Identification of high sugar diet-induced dysregulated metabolic pathways in muscle using tissue-specific metabolic models in Drosophila

Publication information:

Moon, Hu Y, Dzieciatkowska, Kim, Chen, Asara, D’Alessandro, Perrimon. Identification of high sugar diet-induced dysregulated metabolic pathways in muscle using tissue-specific metabolic models in Drosophila.
bioRxiv. 2024;PMID: 38712132 PMCID: PMC11071505 :DOI: 10.1101/2024.04.24.591006.

Abstract

Individual tissues perform highly specialized metabolic functions to maintain whole-body homeostasis. Although Drosophila serves as a powerful model for studying human metabolic diseases, a lack of tissue-specific metabolic models makes it challenging to quantitatively assess the metabolic processes of individual tissues and disease models in this organism. To address this issue, we reconstructed 32 tissue-specific genome-scale metabolic models (GEMs) using pseudo-bulk single cell transcriptomics data, revealing distinct metabolic network structures across tissues. Leveraging enzyme kinetics and flux analyses, we predicted tissue-dependent metabolic pathway activities, recapitulating known tissue functions and identifying tissue-specific metabolic signatures, as supported by metabolite profiling.
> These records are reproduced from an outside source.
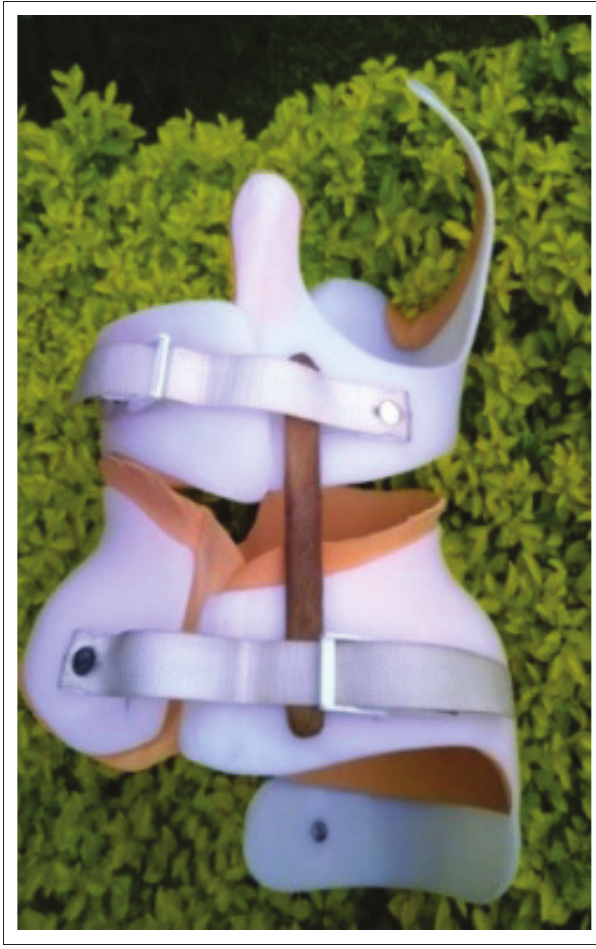
FIGURE 4: Spinal Orthosis molded on a plaster of Paris (POP) positive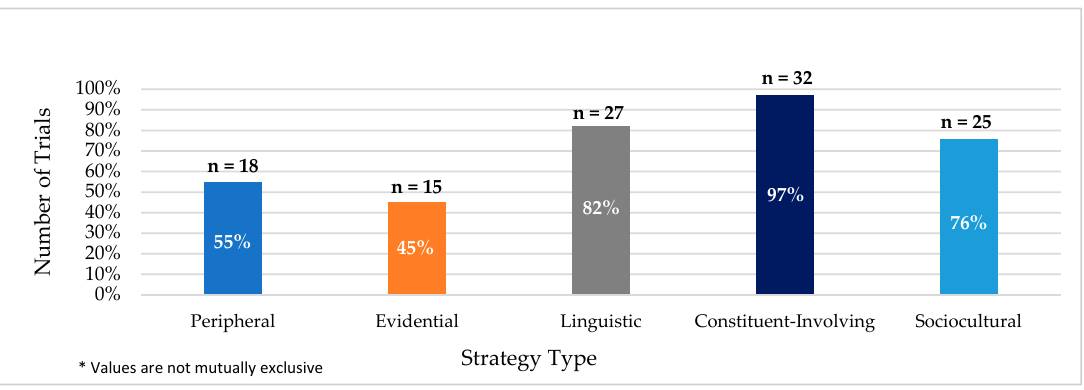
Figure 1. Use of cultural tailoring strategies among trials.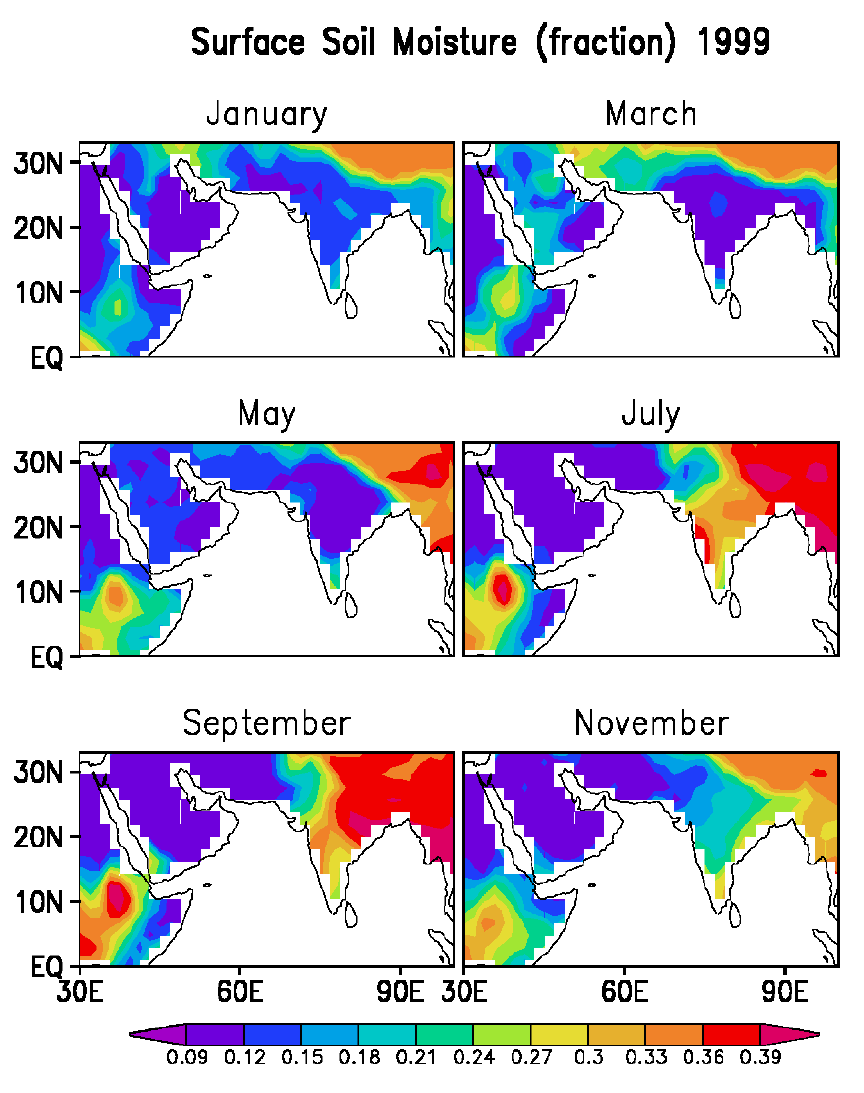
Fig. 10. The monthly average regional distribution of soil moisture during 1999 over India and adjacent continents for six representative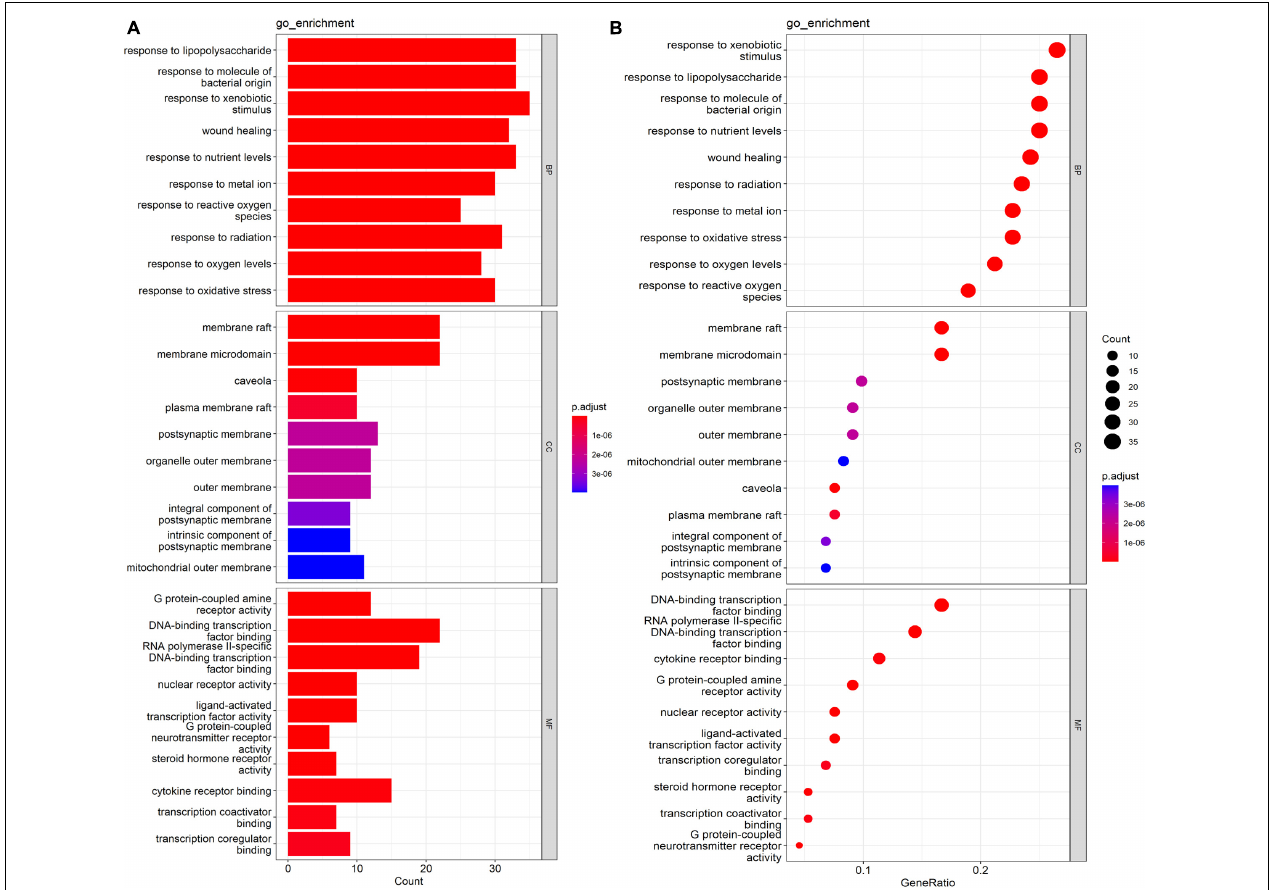
FIGURE 4 | GO enrichment analysis of intersection genes. (A) Barplot. (B) Dotplot.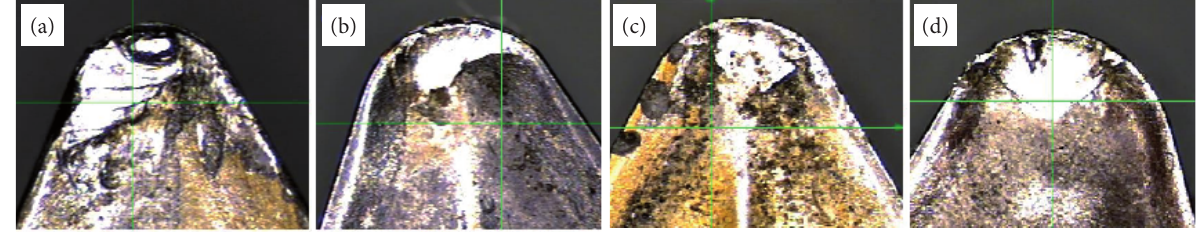
Figure 4. Wear on the inserts at the feed rate ( f ) of 0.20 mm/rev; (a) medium temperature chemical vapor deposition (MT-CVD)/ r radius: 0.4 mm, (b) physical vapor deposition (PVD)/radius: 0.4 mm, (c) MT-CVD/radius: 0.8 mm, and (d) PVD/radius: 0.8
Moreover, to demonstrate the utility of tissue-specific GEMs in a disease context, we examined the effect of a high sugar diet (HSD) on muscle metabolism. Together with 13C-glucose isotopic tracer studies, we identified glyceraldehyde 3-phosphate dehydrogenase (GAPDH) as a rate-limiting enzyme in glycolysis in response to HSD. Decreased GAPDH activity was linked to increased NADH/NAD+ ratio and oxidation of GAPDH. Furthermore, we introduced a pathway flux index to predict and validate additionally perturbed pathways, including fructose and butanoate metabolism. Altogether, our results represent a significant advance in generating quantitative tissue-specific GEMs and flux analyses in Drosophila, highlighting their use for identifying dysregulated metabolic pathways in a human disease model.